Infared Stimulated Emission of N2O Trapped in Argon Matrices: Comparison with O3 and CO2

• Published in: The journal of physical chemistry. A, Molecules, spectroscopy, kinetics, environment, & general theory Vol. 104; no. 8; pp. 1670 - 1673
• Main Authors: Chabbi, H, Dahoo, P. R, Gauthier-Roy, B, Vasserot, A.-M, Abouaf-Marguin, L
• Format: Journal Article
• Language: English
• Published: American Chemical Society 02.03.2000
• ISSN: 1089-5639; 1520-5215
• DOI: 10.1021/jp9936749

N2O molecules dispersed in argon matrices, at a concentration of 1/2000, are excited to their v 3 = 1 vibrational level by a laser pulse at 2218 cm-1. Stimulated emission of the ν3−ν1 transition is observed when the inversion population is large enough, i.e., when the energy absorbed from the laser pulse exceeds a threshold value.
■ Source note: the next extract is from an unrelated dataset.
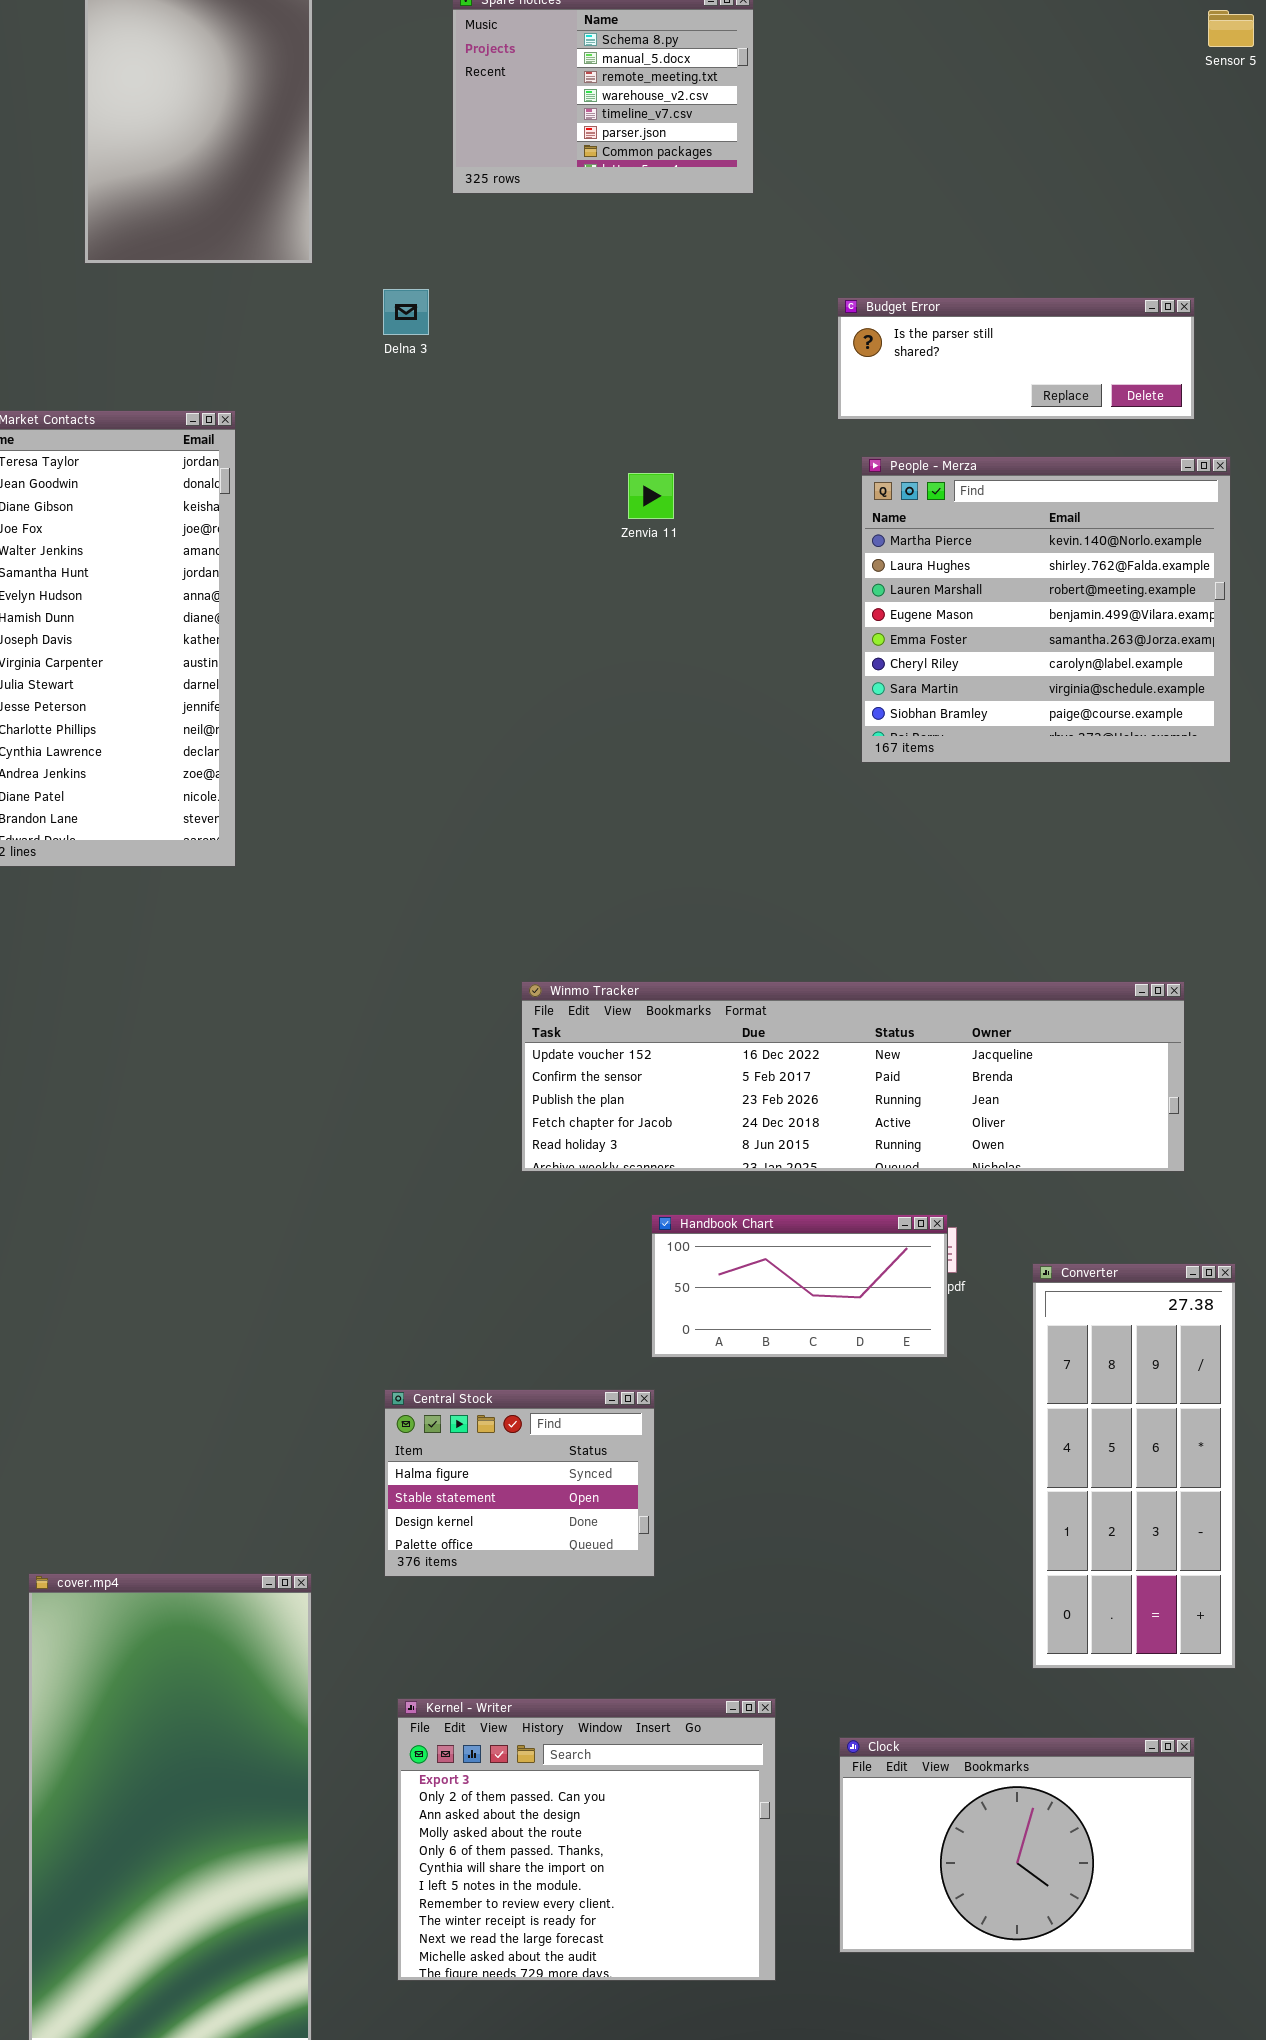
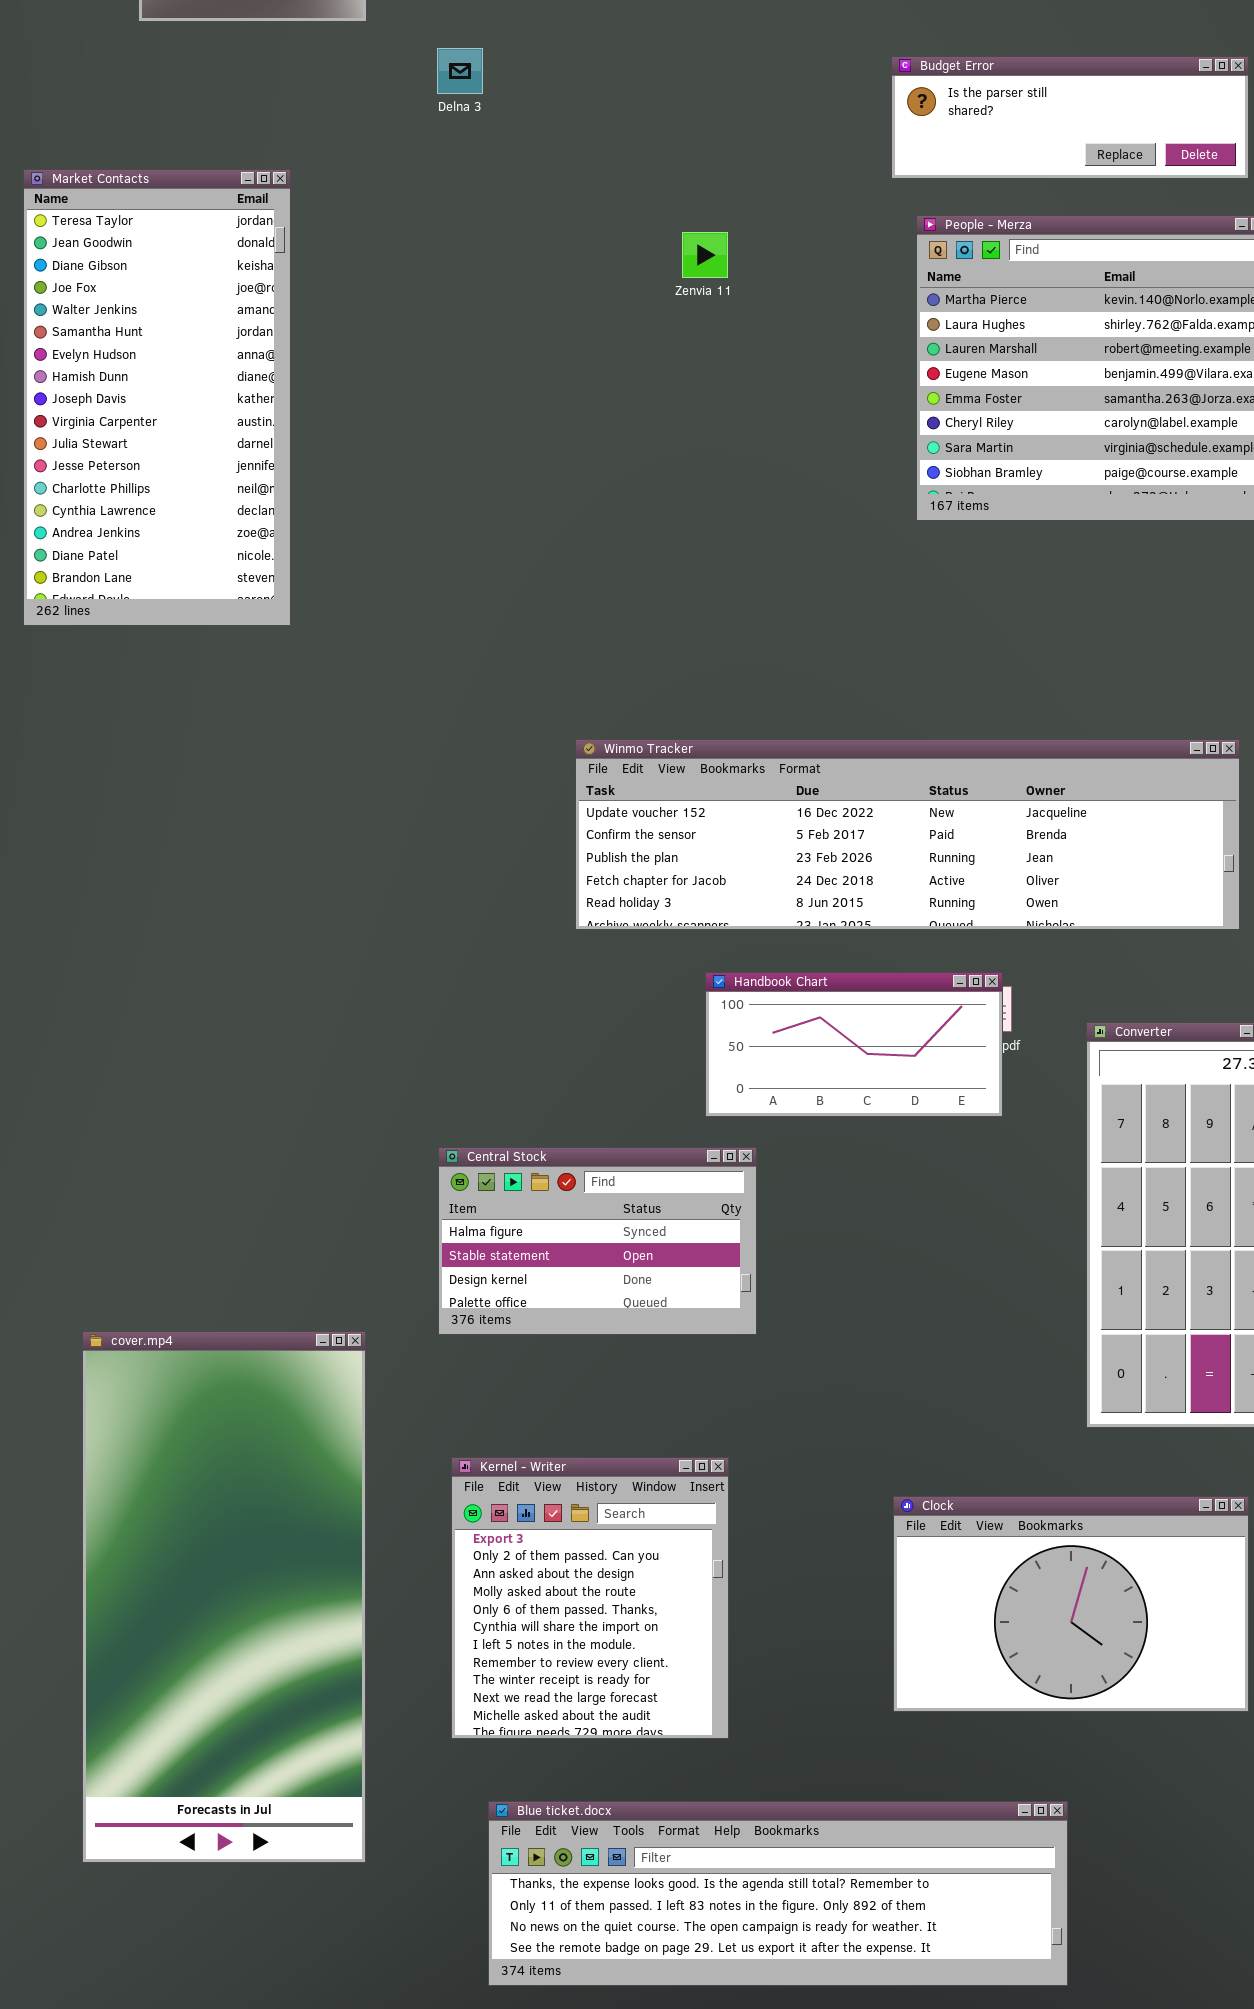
Central Stock: [384,1389,655,1577] -> [438,1147,757,1335], resized
Kernel - Writer: [397,1698,776,1981] -> [451,1457,729,1739], resized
From the measured energy threshold, we derive a “loss coefficient” for the cavity-like polycrystalline excited argon sample (a disk about 200 μm thick and 1.5 mm in diameter). Using this loss coefficient, on the basis of molecular spectroscopic parameters, we predict the inversion population threshold for stimulated emission on other N2O transitions, and for other molecules in identical matrices. The prediction is remarkably consistent with our previous observations on O3 and 13CO2 for which the emitting level (v 3 = 2 and v 2 = 3 or 2, respectively) is populated via intramolecular nonradiative transfers.